The bar moves so you can never reach it. That's the design.

Where it comes from

  • High-performing childhoods where love or attention was contingent on excellence. You learned that being good wasn't enough — you had to be exceptional. So even objective excellence reads as "not enough."
  • A family member who genuinely WAS exceptional (and made sure you knew). You measured against them and never recalibrated.
  • Being praised for being smart instead of for working hard. When effort wasn't visible, every challenge that required effort felt like proof you weren't smart enough.
  • Being the only one of your background in a room. First-gen college, minority in a field, etc. The "you don't belong here" voice gets external validation that warps the internal calibration.
  • Critical caregivers. You internalized their voice.
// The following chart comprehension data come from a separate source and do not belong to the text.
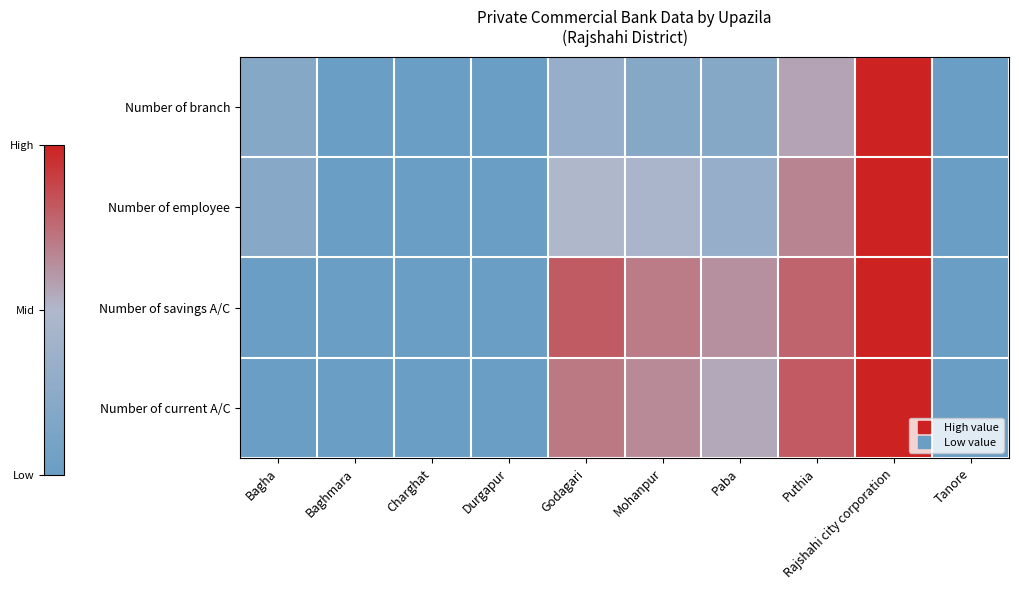

Which has a higher value, Baghmara or Godagari?

Godagari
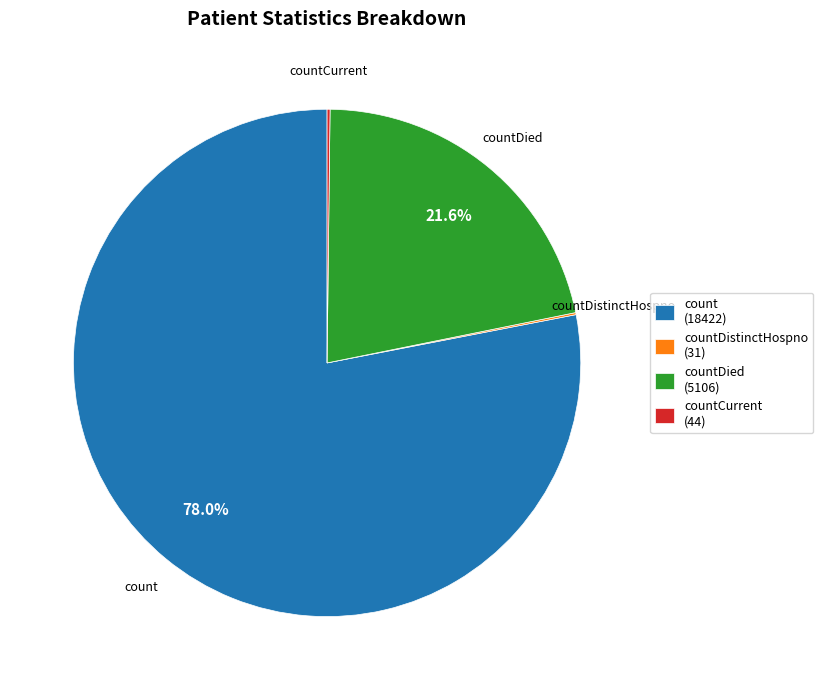

What is the majority slice?

count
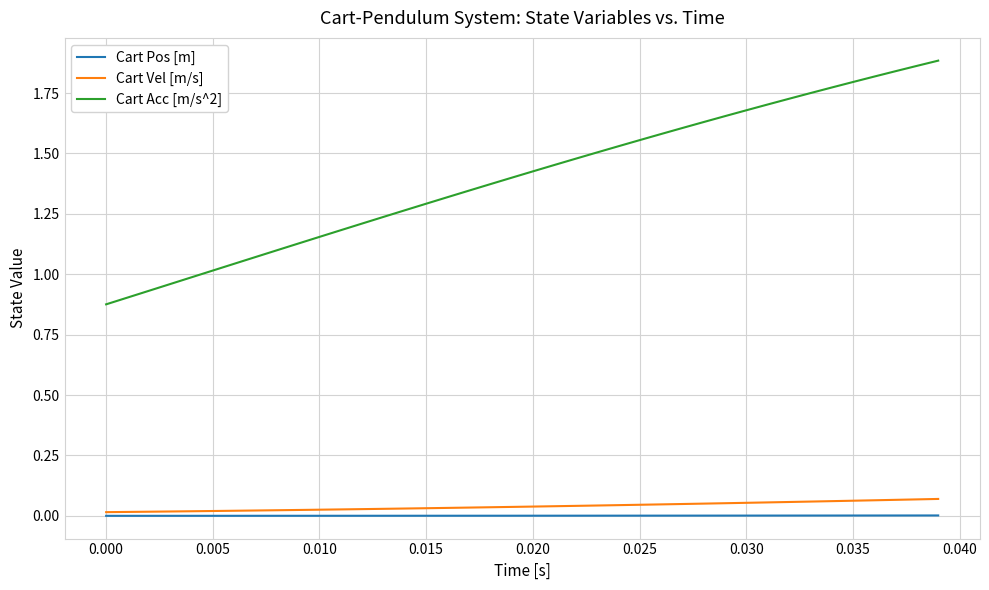

True or false: Cart Acc [m/s^2] and Cart Pos [m] cross at least once.

False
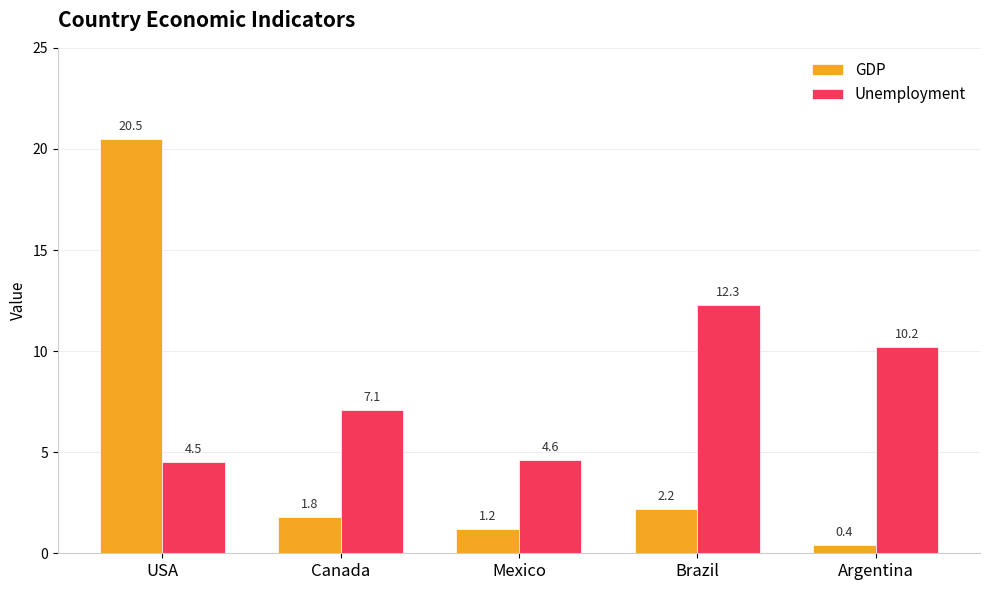

The value of Unemployment at Argentina is 4.1. True or false?

False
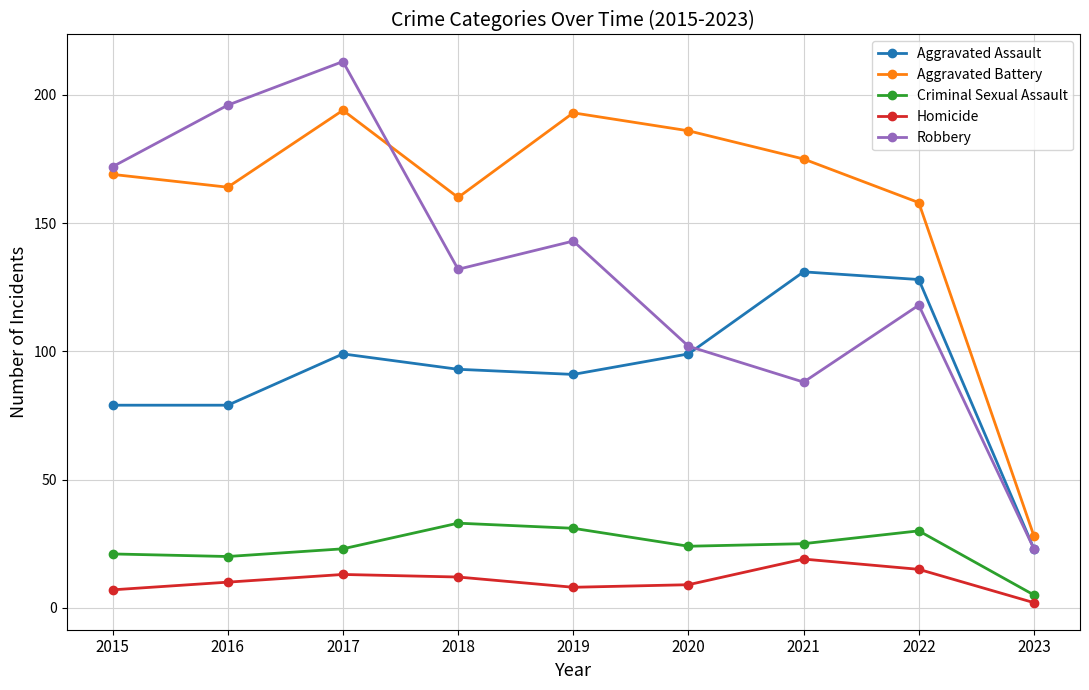

True or false: Aggravated Battery and Criminal Sexual Assault intersect in this chart.

False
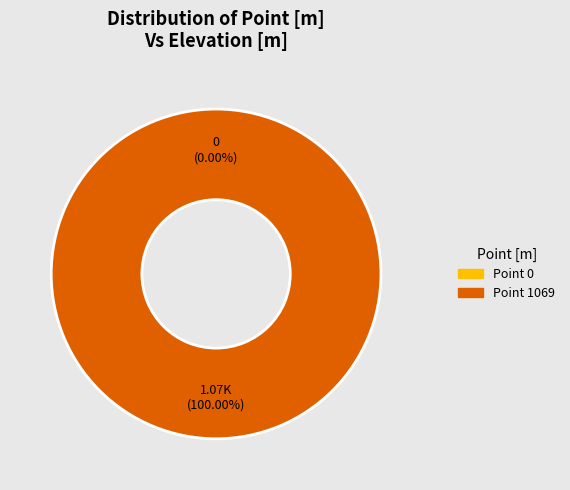

Combined, do 1069 and 0 account for over 50%?

Yes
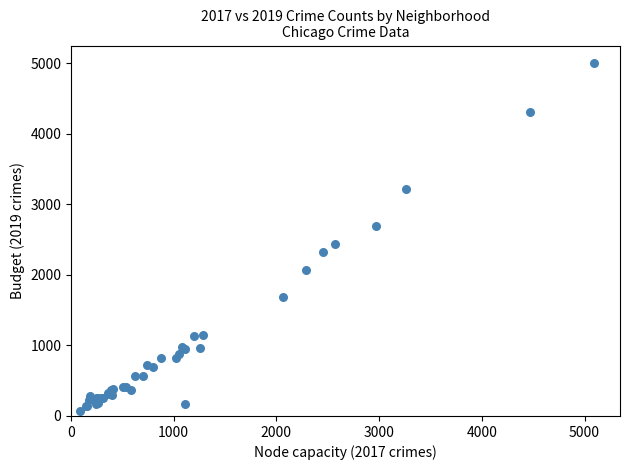

What Y value in the scatter plot is closest to 2542?

2441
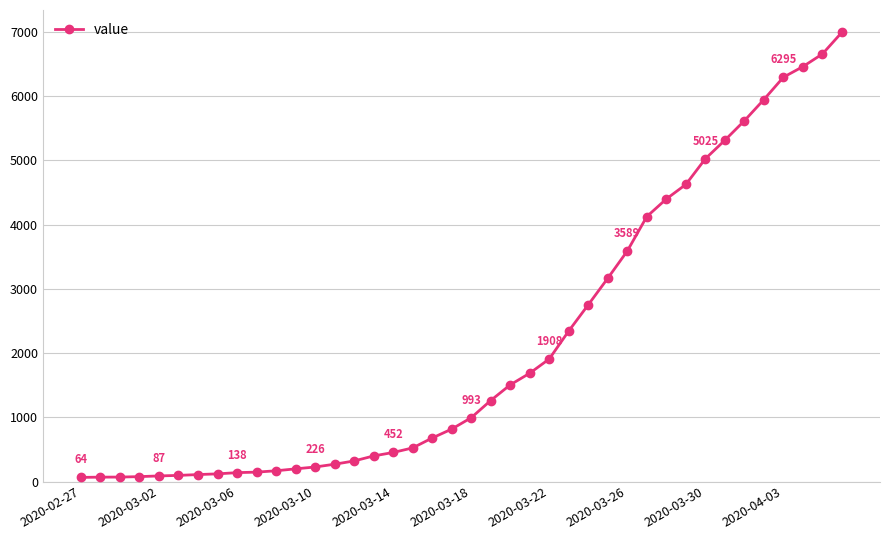

What is the greatest value displayed?

6995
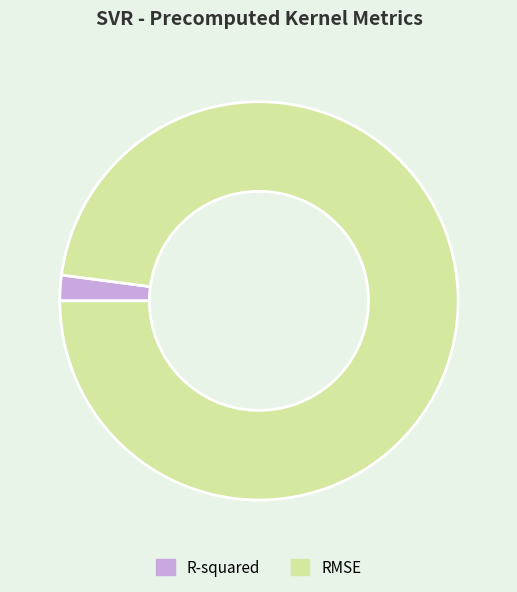

Which category has the biggest portion of the pie?

RMSE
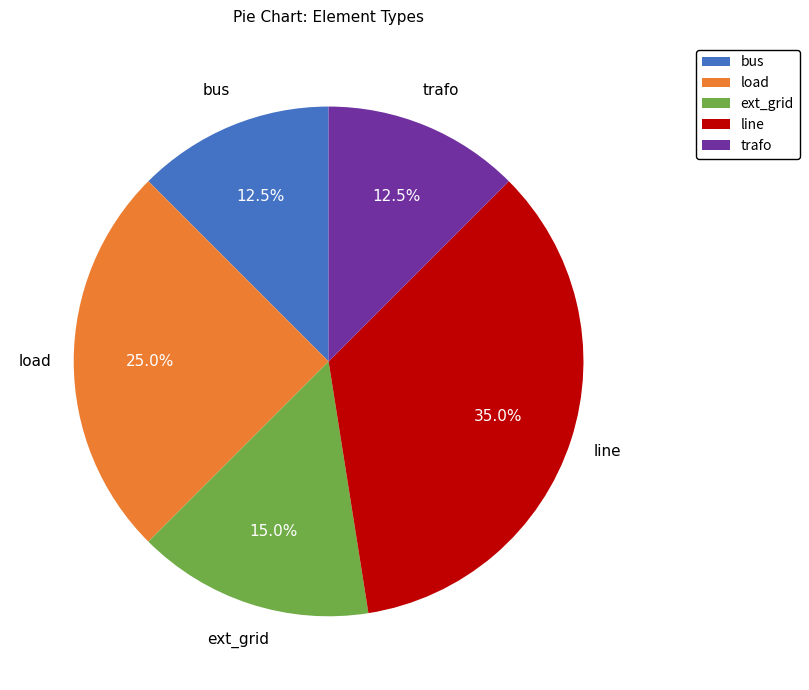

To the nearest percent, what is the average slice percentage?

20%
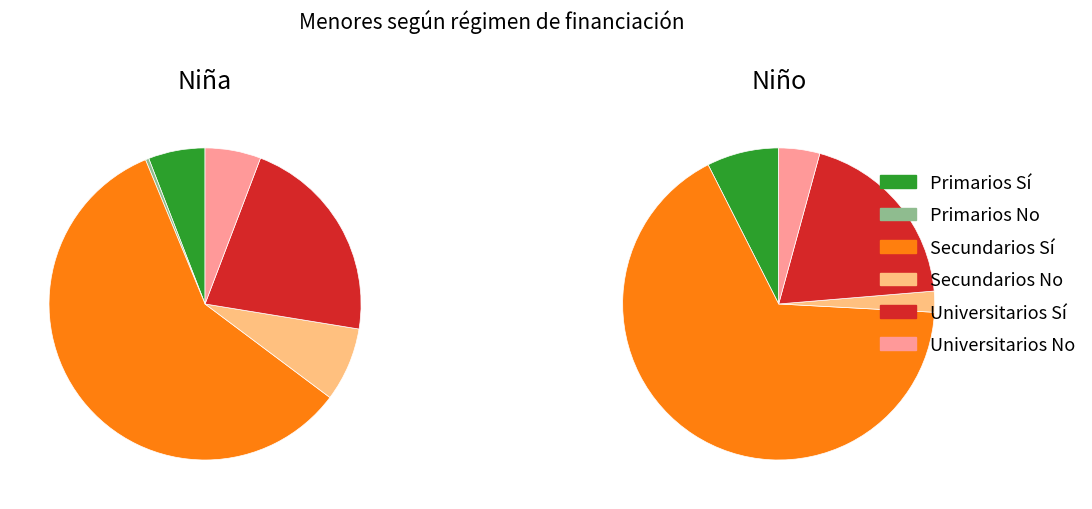

The Universitarios slice represents 49% of the pie. True or false?

False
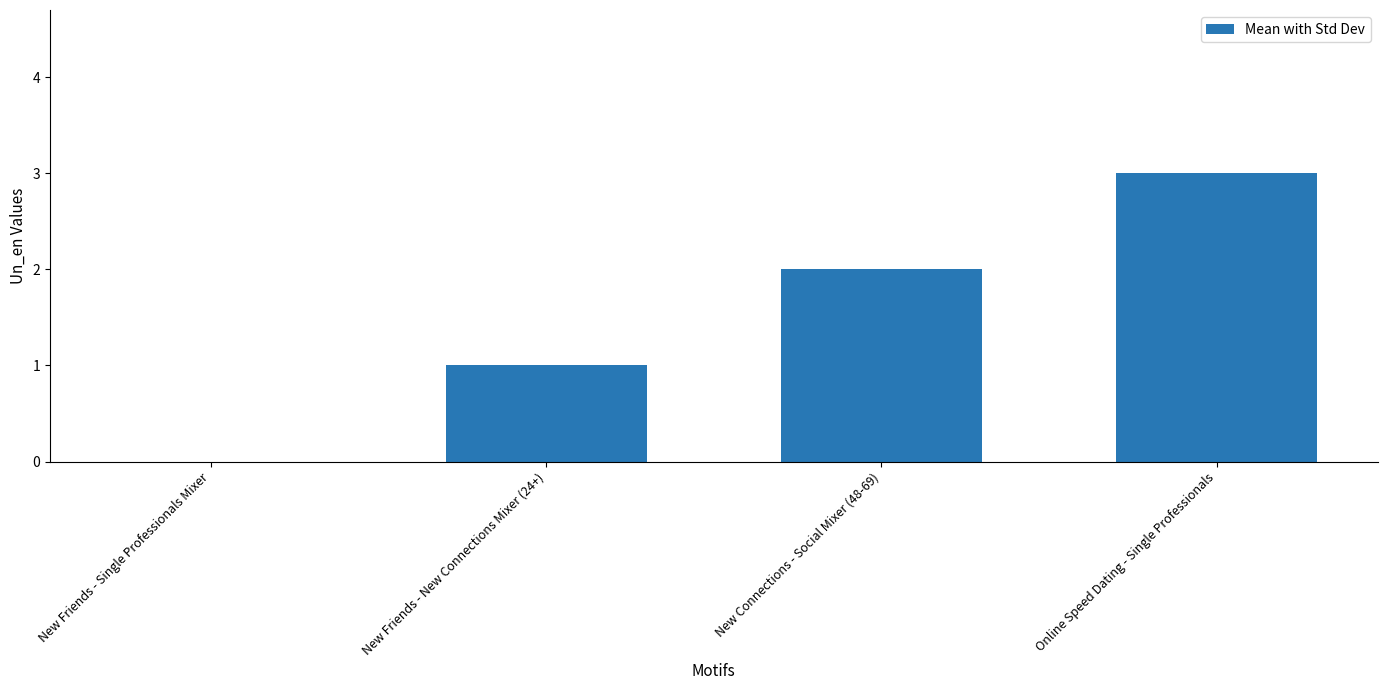

The value at New Friends - Single Professionals Mixer is 0. True or false?

True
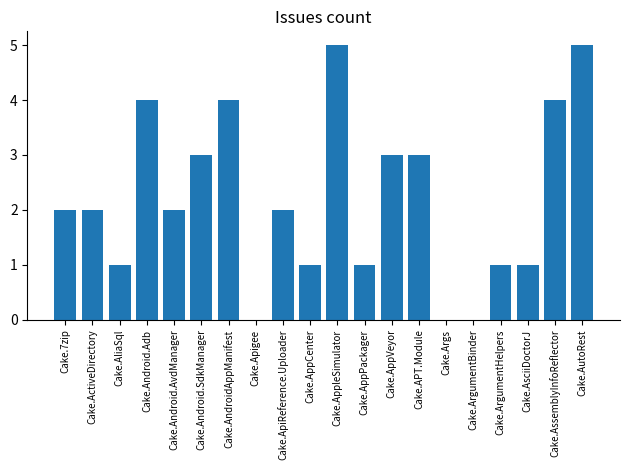

How many values are between 1 and 4?

15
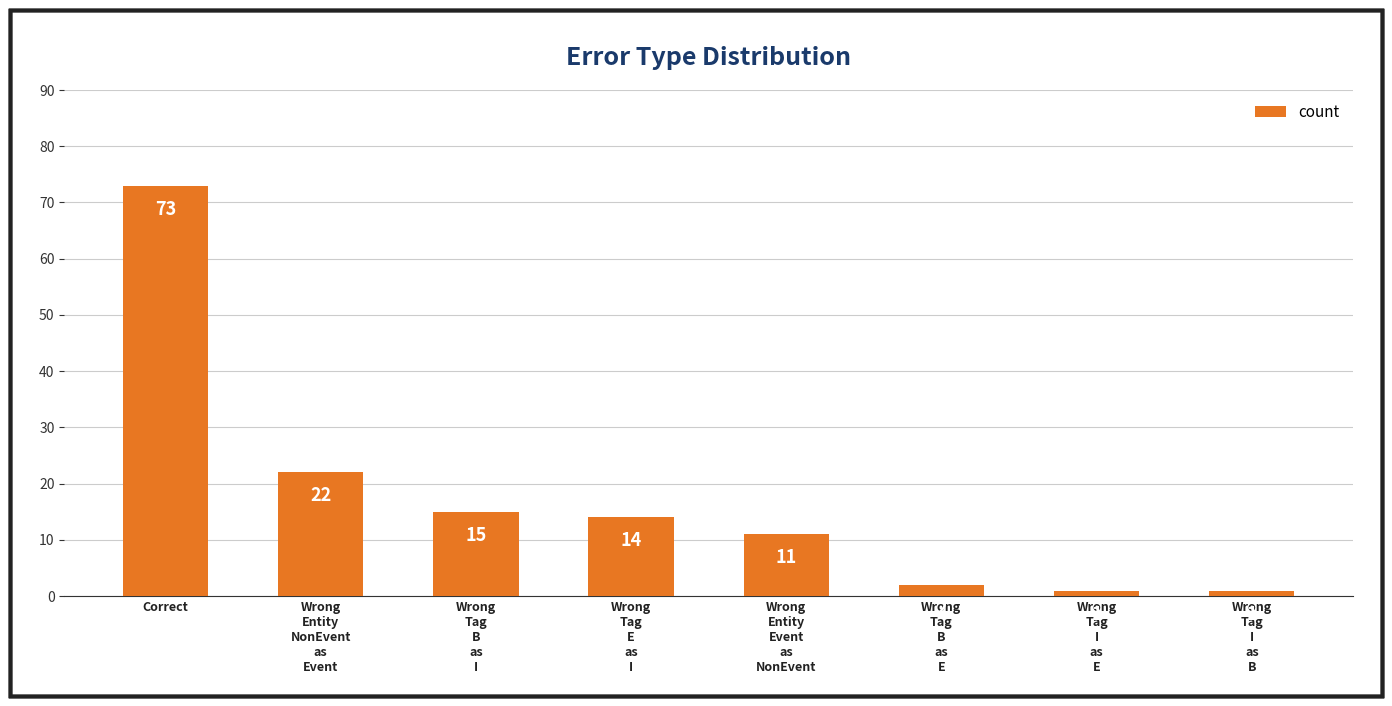

What is the difference between the second highest and minimum values?

21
Now you don't need them to criticize you — you do it for them.

What it feels like from the inside

  • Crediting your success to luck, timing, or someone's mistake — not your work
  • Discounting positive feedback while compulsively replaying negative feedback
  • Working harder than anyone around you while believing you're behind
  • Procrastinating on visible work because if you don't try fully, you can't be exposed as inadequate
  • A specific dread before any moment where you'll be evaluated
  • Relief — not pride — when something goes well, because at least you didn't get caught

What doesn't fix it

  • More achievements. The bar moves with you.
  • People telling you you're competent. You can't hear it.
  • Reading lists of famous people who had imposter syndrome. Mildly comforting, doesn't reach the wound.
  • Positive affirmations. Your nervous system isn't trained on affirmations; it's trained on the original calibration.

What actually quiets it

  • Update the bar. Notice what you actually mean by "real expertise." Usually it's some impossible mix of perfect knowledge + zero anxiety + universal recognition. Nobody has that. Make the bar realistic: "I know more than I did six months ago. I helped X people. I produced Y."
  • Look at evidence backward. What did you doubt six months ago that you now know? A year ago? Five years? That trail is proof of competence the imposter voice doesn't want you to see.
  • Tell someone you trust. Imposter syndrome thrives in private. Naming it to a trusted person — "I keep feeling like I've fooled them" — strips half its power.
  • Notice WHOSE voice is doing the criticizing. Often it's a parent, a teacher, a coach, a sibling — someone whose standards you internalized. Once you can attribute the voice, you can choose whether to keep it.
  • Stop trying to feel like an expert. Real experts often don't FEEL like experts — they just keep showing up and doing the work. Confidence is downstream of competent action, not upstream.

The hardest move

Notice when you're discounting a real win. Don't argue with the voice — just notice. Over time, that noticing creates space. You'll never silence the imposter voice completely. You can make it quieter, less convincing, less central. That's what recovery looks like — not the absence of the voice, but a different relationship to it.